# Enna Munchen



## Do'Urden's Eyes (Apr 7, 2009)

Alright so it dawned on my tonight that in my basement there are these three lenses just sitting there that i got from my dead aunt. So i whip them out tonight to get a good solid look at them one isn't too impressive looking (a small 35mm F/3.5) But the two others are Enna Munchen one a 400mm F/4.5, the other a 240mm F/3.5. Now i believe they are a M42 mount from what i've researched. I'm particularly interested in the 400mm. Here are some pictures of the group (the big all black one is the 400mm): 

400











240





Does any one have any experience with these? I really want to get an adapter to put these on my 40D. i know theyre a mid level german brand, or lower level ive heard also. Thanks!

Andrew

EDIT: i forgot to mention that for some reason both of the focusing rings on the 400 and the 240 don't turn and theyre both stuck on infiniti. I feel like this is too much of a coincidence for them to be broken because they also seem like theyre in superb shape. so if any one knows how to get those focusing rings to focus for me I'd appreciate it.


----------



## Mike_E (Apr 9, 2009)

UMM, what's the little flip switch near the screw mount do?


----------



## compur (Apr 9, 2009)

Let me know if you want to sell them.  I like old German glass.


----------



## Do'Urden's Eyes (Apr 10, 2009)

That switch allows the lens to rotate once its mounted so you can get the lens properly leveled.


----------



## Marc Kurth (Apr 10, 2009)

I'm not into this stuff at all anymore, but the popularity of Enna's seems to ebb and flow like the tides. I owned two about 20 years ago and neither were interesting enough to hang on to from a picture taking point of view.
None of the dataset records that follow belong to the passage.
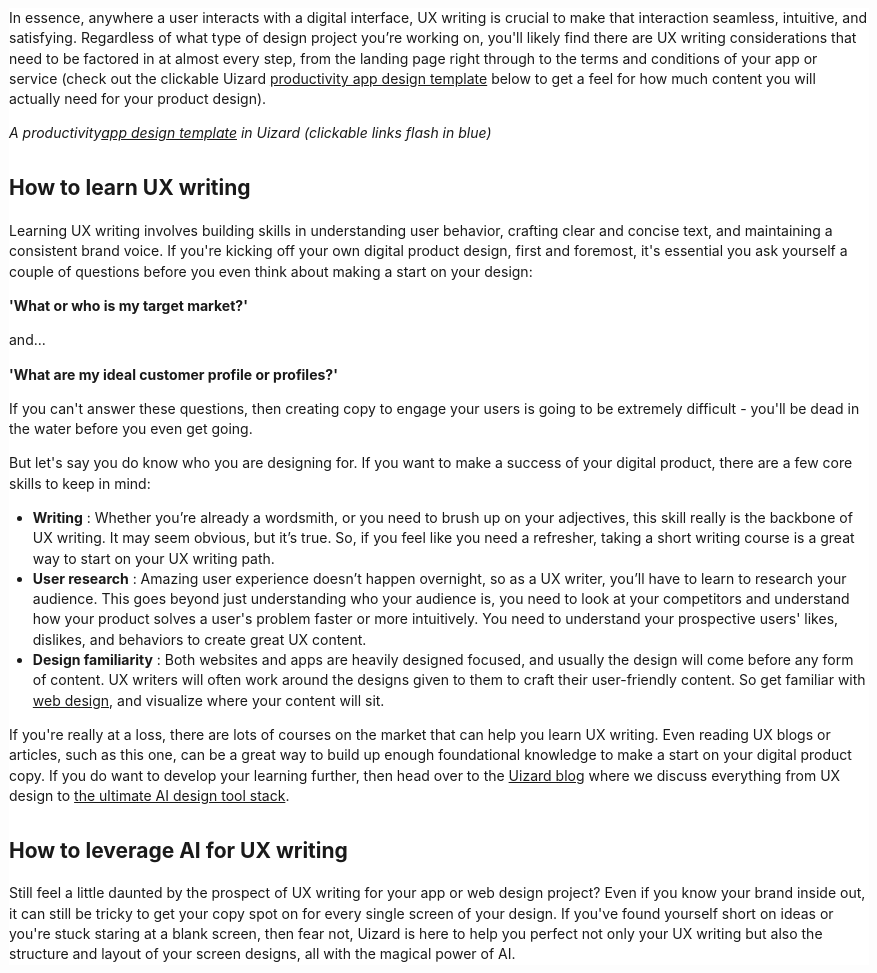 In essence, anywhere a user interacts with a digital interface, UX writing is crucial to make that interaction seamless, intuitive, and satisfying. Regardless of what type of design project you’re working on, you'll likely find there are UX writing considerations that need to be factored in at almost every step, from the landing page right through to the terms and conditions of your app or service (check out the clickable Uizard [productivity app design template](https://uizard.io/templates/mobile-app-templates/productivity-mobile-app/) below to get a feel for how much content you will actually need for your product design).

_A productivity[app design template](https://uizard.io/templates/mobile-app-templates/) in Uizard (clickable links flash in blue)_

## How to learn UX writing

Learning UX writing involves building skills in understanding user behavior, crafting clear and concise text, and maintaining a consistent brand voice. If you're kicking off your own digital product design, first and foremost, it's essential you ask yourself a couple of questions before you even think about making a start on your design:

**'What or who is my target market?'**

and...

**'What are my ideal customer profile or profiles?'**

If you can't answer these questions, then creating copy to engage your users is going to be extremely difficult - you'll be dead in the water before you even get going. 

But let's say you do know who you are designing for. If you want to make a success of your digital product, there are a few core skills to keep in mind:

  * **Writing** : Whether you’re already a wordsmith, or you need to brush up on your adjectives, this skill really is the backbone of UX writing. It may seem obvious, but it’s true. So, if you feel like you need a refresher, taking a short writing course is a great way to start on your UX writing path.
  * **User research** : Amazing user experience doesn’t happen overnight, so as a UX writer, you’ll have to learn to research your audience. This goes beyond just understanding who your audience is, you need to look at your competitors and understand how your product solves a user's problem faster or more intuitively. You need to understand your prospective users' likes, dislikes, and behaviors to create great UX content.
  * **Design familiarity** : Both websites and apps are heavily designed focused, and usually the design will come before any form of content. UX writers will often work around the designs given to them to craft their user-friendly content. So get familiar with [web design](https://uizard.io/templates/website-templates/), and visualize where your content will sit.

If you're really at a loss, there are lots of courses on the market that can help you learn UX writing. Even reading UX blogs or articles, such as this one, can be a great way to build up enough foundational knowledge to make a start on your digital product copy. If you do want to develop your learning further, then head over to the [Uizard blog](https://uizard.io/blog/) where we discuss everything from UX design to [the ultimate AI design tool stack](https://uizard.io/blog/ai-design-tool-stack/).

## How to leverage AI for UX writing

Still feel a little daunted by the prospect of UX writing for your app or web design project? Even if you know your brand inside out, it can still be tricky to get your copy spot on for every single screen of your design. If you've found yourself short on ideas or you're stuck staring at a blank screen, then fear not, Uizard is here to help you perfect not only your UX writing but also the structure and layout of your screen designs, all with the magical power of AI.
The lenses that YOU have may be totally different, so don't go by my experiences.

Marc


----------



## Do'Urden's Eyes (Apr 13, 2009)

From what little intel ive gathered on the net the 240 seems pretty common. the 400mm is a bit less common, i don't want to get rid of it because its built like a tank, i could definitely hit some one over the head with this lens and it wouldnt break, and its F/4.5. So maybe its worth something...


----------